I think the first point is that traditionally in patients who haven’t achieved a CR with induction chemotherapy being felt that they really have no effective treatment options. But in the last 15 years it’s become clear that allogeneic transplantation in fit patients who’ve failed to achieve a morphological CR after two courses of induction chemotherapy actually can be a curative strategy, and certainly superior to simply continuing with intensive chemotherapy...
I think the first point is that traditionally in patients who haven’t achieved a CR with induction chemotherapy being felt that they really have no effective treatment options. But in the last 15 years it’s become clear that allogeneic transplantation in fit patients who’ve failed to achieve a morphological CR after two courses of induction chemotherapy actually can be a curative strategy, and certainly superior to simply continuing with intensive chemotherapy. I think using the classical criteria for primary refractory AML, in other words failure to achieve CR morphologically after two courses of induction, essentially further intensive chemotherapy, is futile. But 25-35% of patients can survive long-term after an allograft. So I think this is very important to bear in mind for selected patients. There are clearly patients with refractory disease for whom this is not a suitable option, or not deliverable. And we also need to work as a community, I think, to identify which patients with an allograft with primary refractory AML will actually do well. Maybe it’s those with some element of chemosensitivity, or maybe this particular biological subgroup.
And I think the other area of active discussion concerning the benefit of achieving CR in the patients who are going to go to an allograft is discussing in more detail what’s a good CR. So we know that the presence of pretransplant MRD is associated with an increased relapse risk after allograft. There’s retrospective data, but there’s now prospective data from the FIGARO trial led by my colleague Sylvie Freeman and also from the Hourigan data where he didn’t use conventional MRD, but just demonstrated that the presence by NGS of molecular mutation was again associated with increased relapse which I think it’s very important because those two studies, FIGARO and the Hourigan study were actually prospective studies. Many of the data that’s quoted is retrospective study. The impact of pretransplant MRD on relapse varies wildly. And we have to be thoughtful about the importance of prospective datasets to give accurate data.

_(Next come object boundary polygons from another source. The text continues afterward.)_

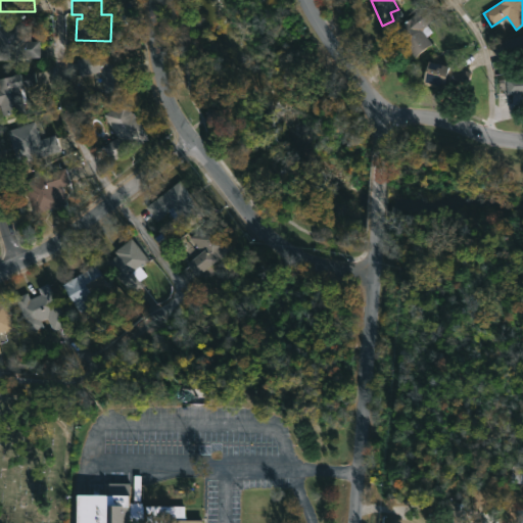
[(431,43),(415,57),(399,39),(401,38),(394,30),(426,4),(435,16),(426,25),(431,32),(426,37),(431,43)]
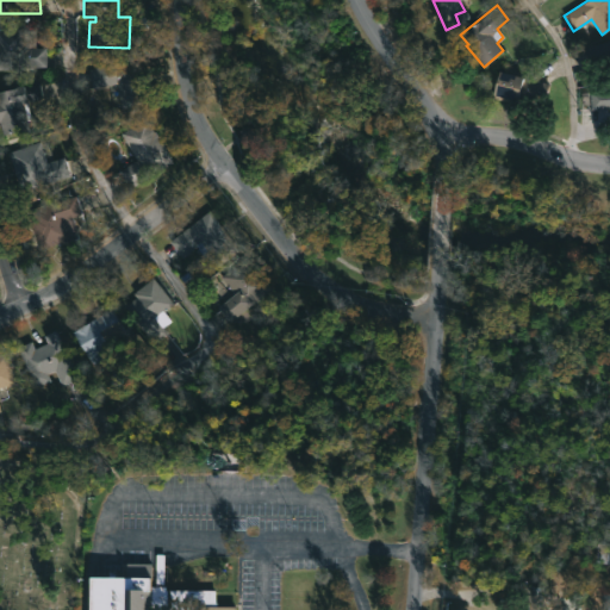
[(0,27),(19,27),(20,49),(43,48),(43,67),(0,69),(0,27)]
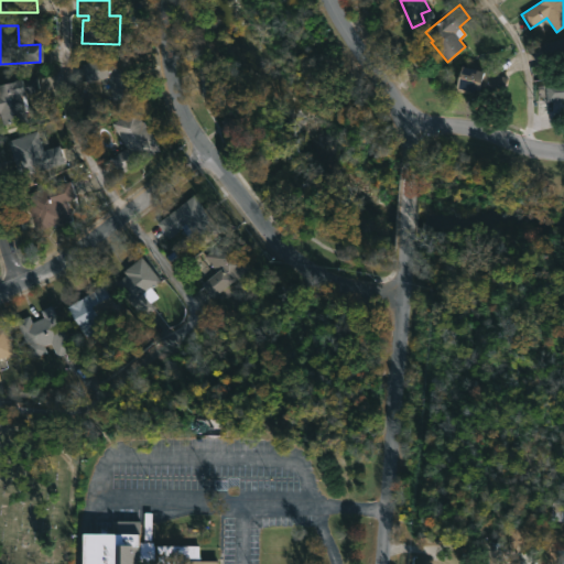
[(563,57),(551,62),(545,43),(563,36),(563,57)]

So what we know is that if you have got pretransplant MRD your relapse is higher, the question then arises, “Should you go to transplant if you’ve got pretransplant MRD?” And I think the important data from the FIGARO trial we published in JCO last year shows that although the presence of pretransplant MRD increases the relapse risk at two years from 20% to 40%, and reduces the two year overall survival from 70% to 50%, in fact a significant number of patients transplanted in morphological remission with pretransplant MRD achieve long term disease-free survival. So I don’t think there’s any evidence that if you’ve got pretransplant MRD and you’re in a morphological CR you shouldn’t proceed straight to an allograft, and there’s no evidence in my judgment that further courses of intensive chemotherapy will do any benefit. They may do harm. Clearly we need randomized studies in this area, but at the moment I think if you’ve got a pretransplant MRD your route to cure should be through a transplant and there’s a very strong case for getting on with a transplant as soon as possible. And then thinking possibly about optimizing the conditioning regimen. And so if you’ve got a patient with pretransplant MRD, you’d be favoring a myeloablative conditioning regimen over a RIC. You’d be favoring an earlier taper of immunosuppression and possibly favoring maintenance therapy.